● Information supplied:
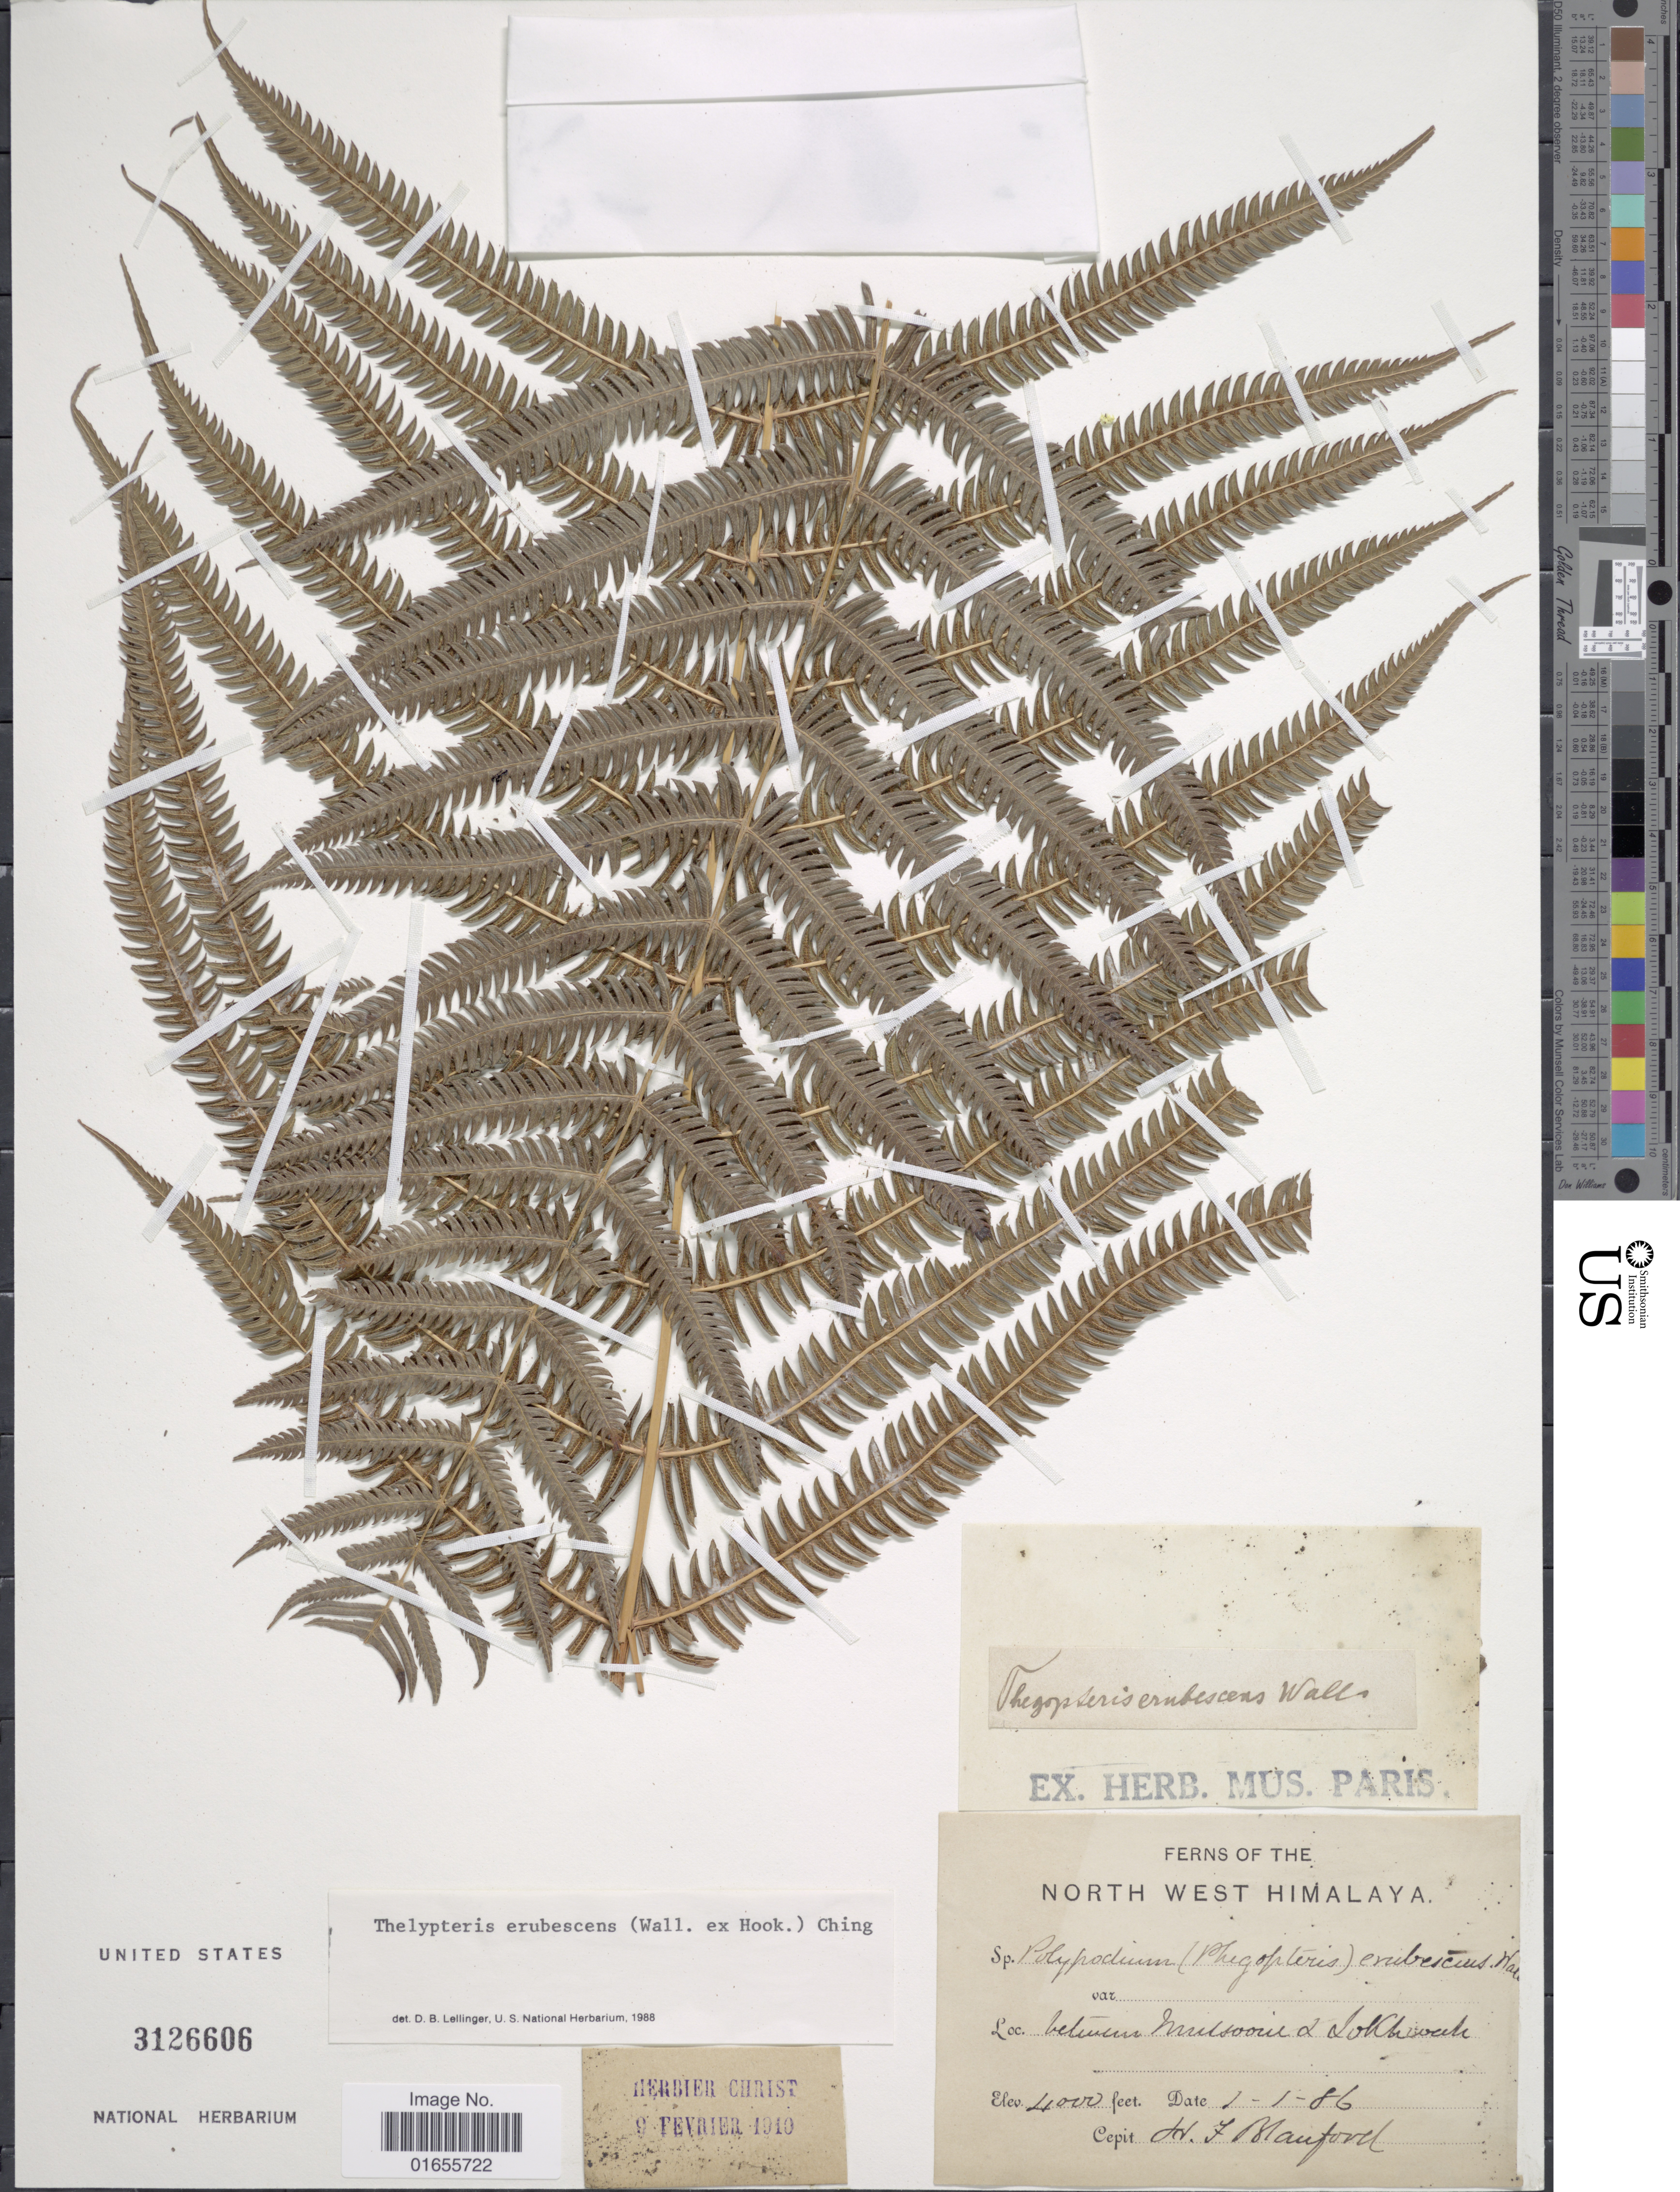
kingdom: Plantae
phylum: Tracheophyta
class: Polypodiopsida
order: Polypodiales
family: Thelypteridaceae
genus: Glaphyropteridopsis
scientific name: Glaphyropteridopsis erubescens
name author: (Wall. ex Hook.) Ching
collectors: H. Manford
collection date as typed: Transcribed d/m/y: 1/1/86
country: India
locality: North West Himalaya, between Mussoorie & Lokchaweek [interpreted]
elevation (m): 1219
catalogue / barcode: US 3126606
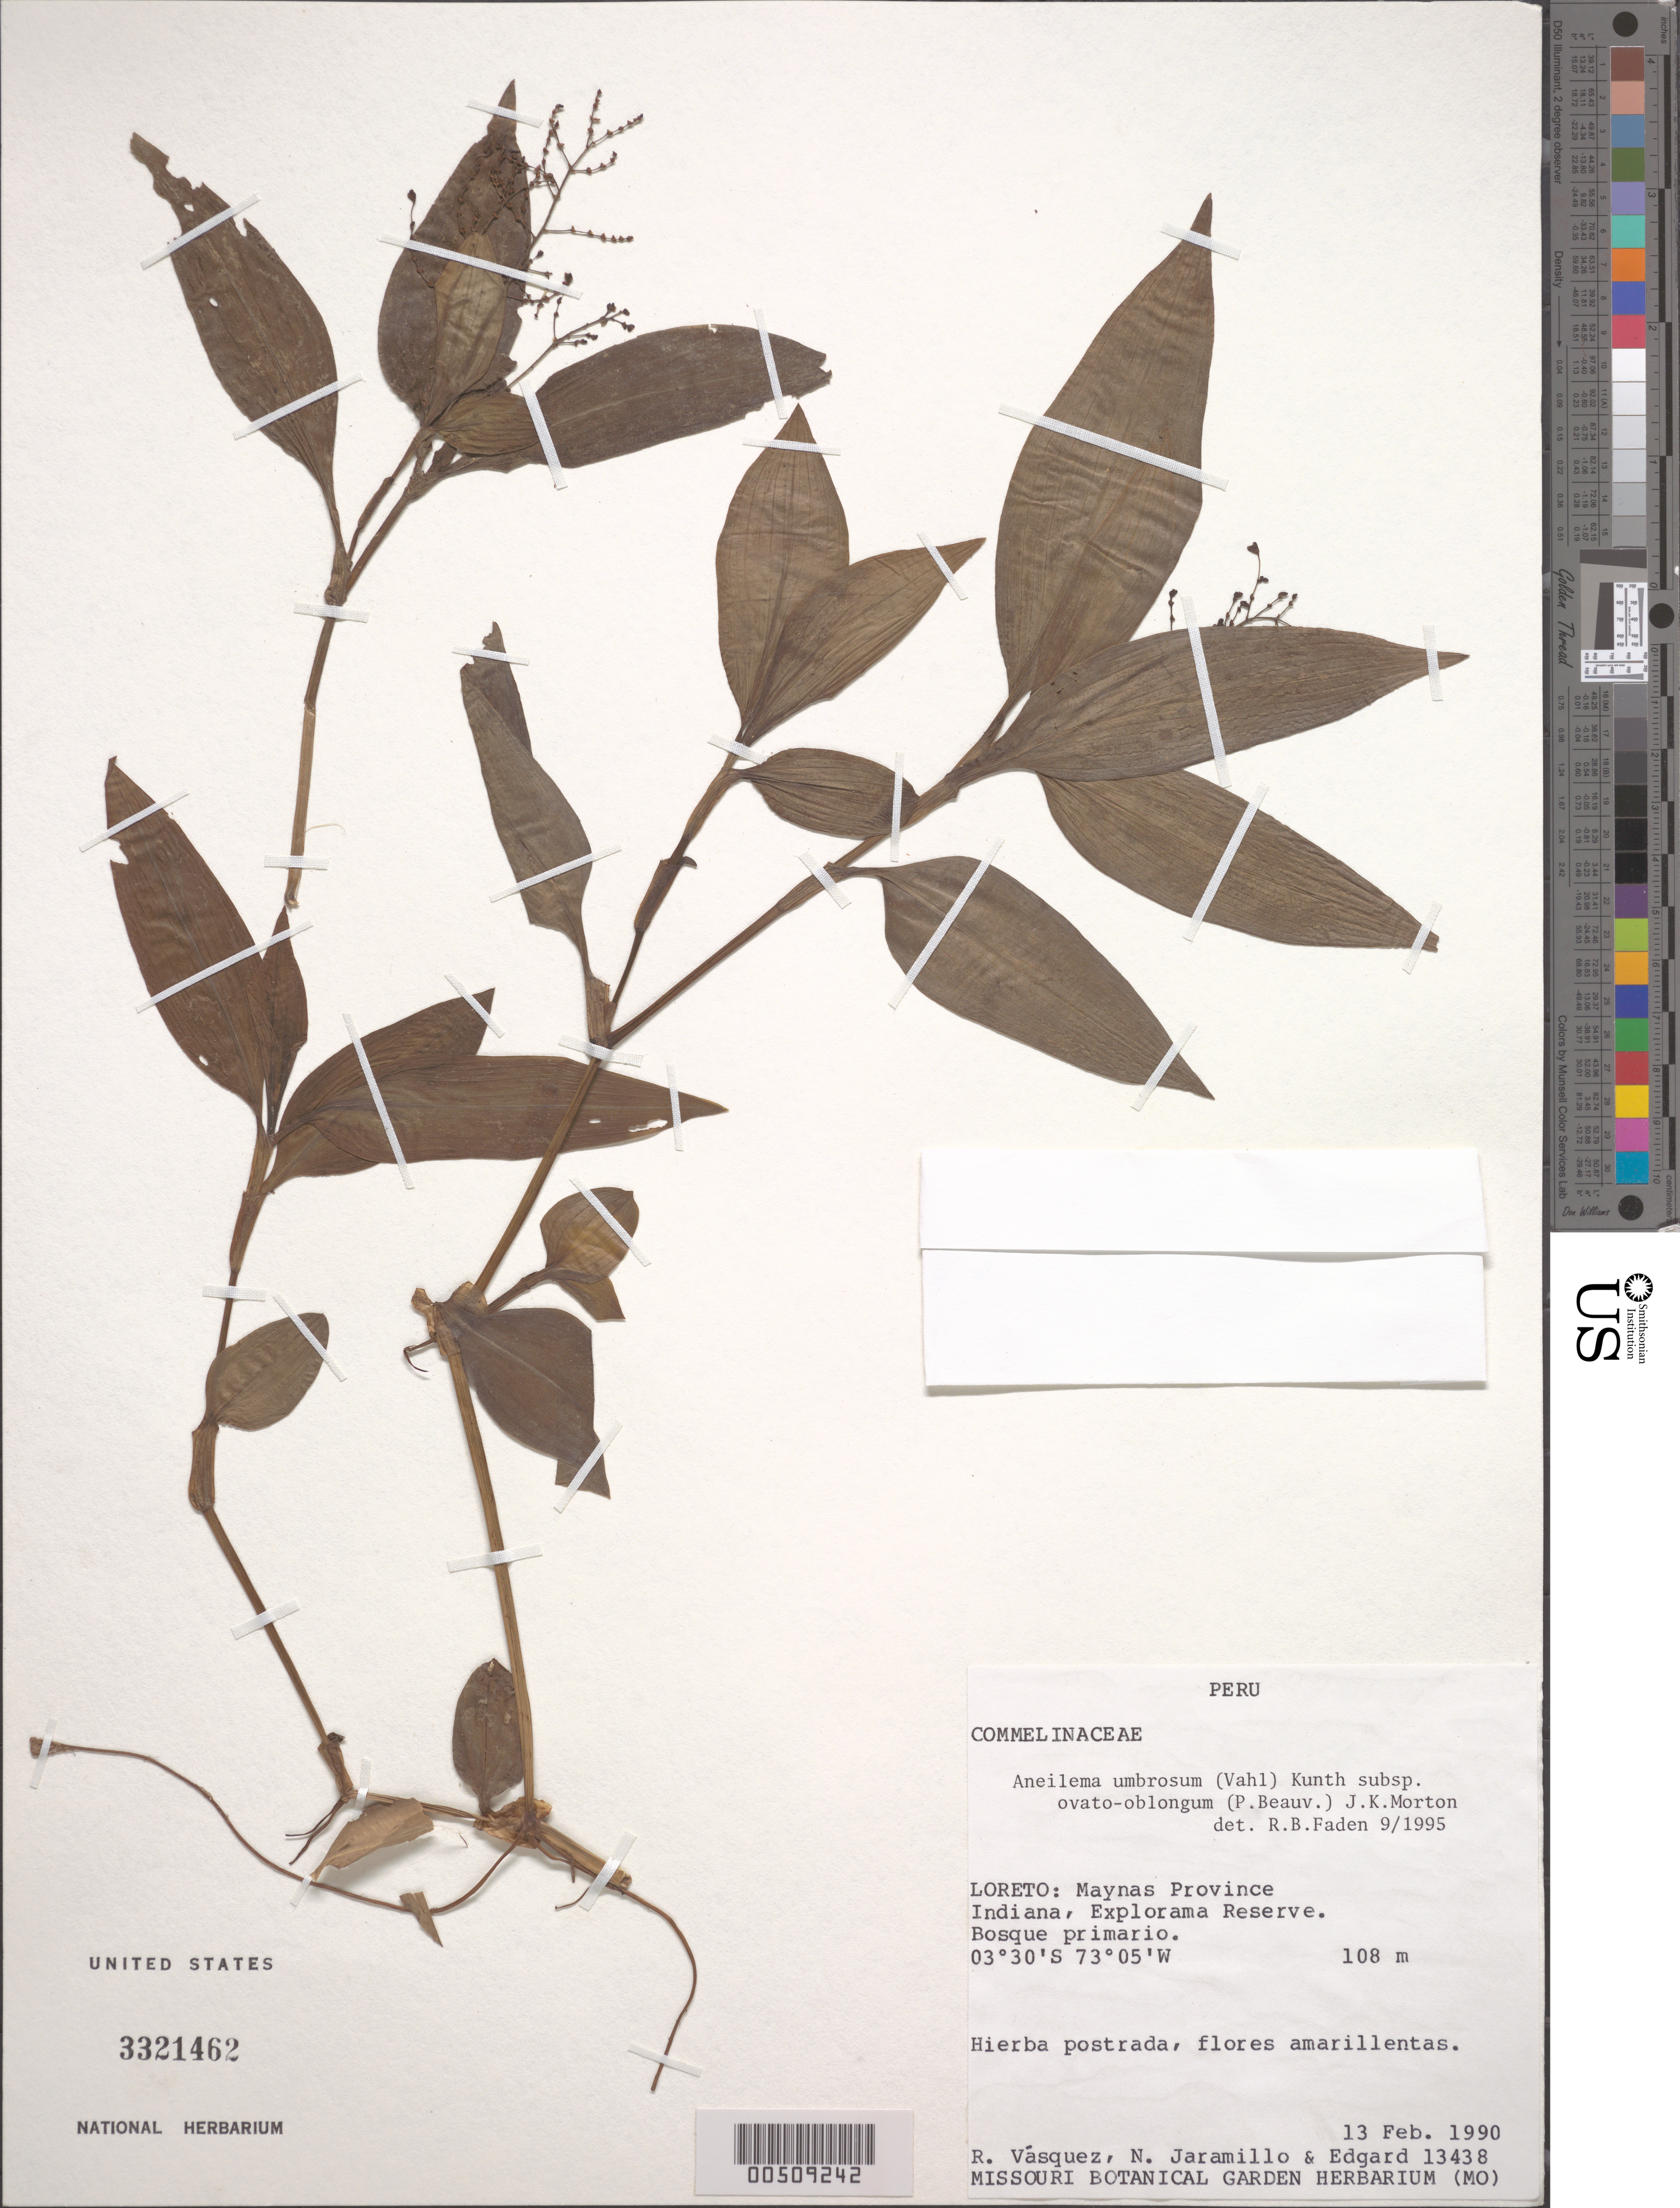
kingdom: Plantae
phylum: Tracheophyta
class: Liliopsida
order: Commelinales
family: Commelinaceae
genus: Aneilema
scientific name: Aneilema umbrosum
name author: (Vahl) Kunth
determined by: Faden, Robert B., (US), Smithsonian Institution - National Museum of Natural History (UNITED STATES)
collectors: R. Vasquez, N. Jaramillo & -. Edgard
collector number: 13438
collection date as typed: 13 Feb 1990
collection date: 1990-02-13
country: Peru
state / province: Loreto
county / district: Maynas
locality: Maynas Province, Indiana, Explorama Reserve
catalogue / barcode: US 3321462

● Aim of the exercise:
Can you rewrite all of the rows above as a two-column CSV with the headers "prompt" and "completion", one line per row, putting each row's text and its answer in a single quoted field with line breaks turned into spaces? Leave the pictures out of it.

● Result of the exercise:
prompt,completion
"kingdom:","Plantae"
"phylum:","Tracheophyta"
"class:","Polypodiopsida"
"order:","Polypodiales"
"family:","Thelypteridaceae"
"genus:","Glaphyropteridopsis"
"scientific name:","Glaphyropteridopsis erubescens"
"name author:","(Wall. ex Hook.) Ching"
"collectors:","H. Manford"
"collection date as typed:","Transcribed d/m/y: 1/1/86"
"country:","India"
"locality:","North West Himalaya, between Mussoorie & Lokchaweek [interpreted]"
"elevation (m):","1219"
"catalogue / barcode:","US 3126606"
"kingdom:","Plantae"
"phylum:","Tracheophyta"
"class:","Liliopsida"
"order:","Commelinales"
"family:","Commelinaceae"
"genus:","Aneilema"
"scientific name:","Aneilema umbrosum"
"name author:","(Vahl) Kunth"
"determined by:","Faden, Robert B., (US), Smithsonian Institution - National Museum of Natural History (UNITED STATES)"
"collectors:","R. Vasquez, N. Jaramillo & -. Edgard"
"collector number:","13438"
"collection date as typed:","13 Feb 1990"
"collection date:","1990-02-13"
"country:","Peru"
"state / province:","Loreto"
"county / district:","Maynas"
"locality:","Maynas Province, Indiana, Explorama Reserve"
"catalogue / barcode:","US 3321462"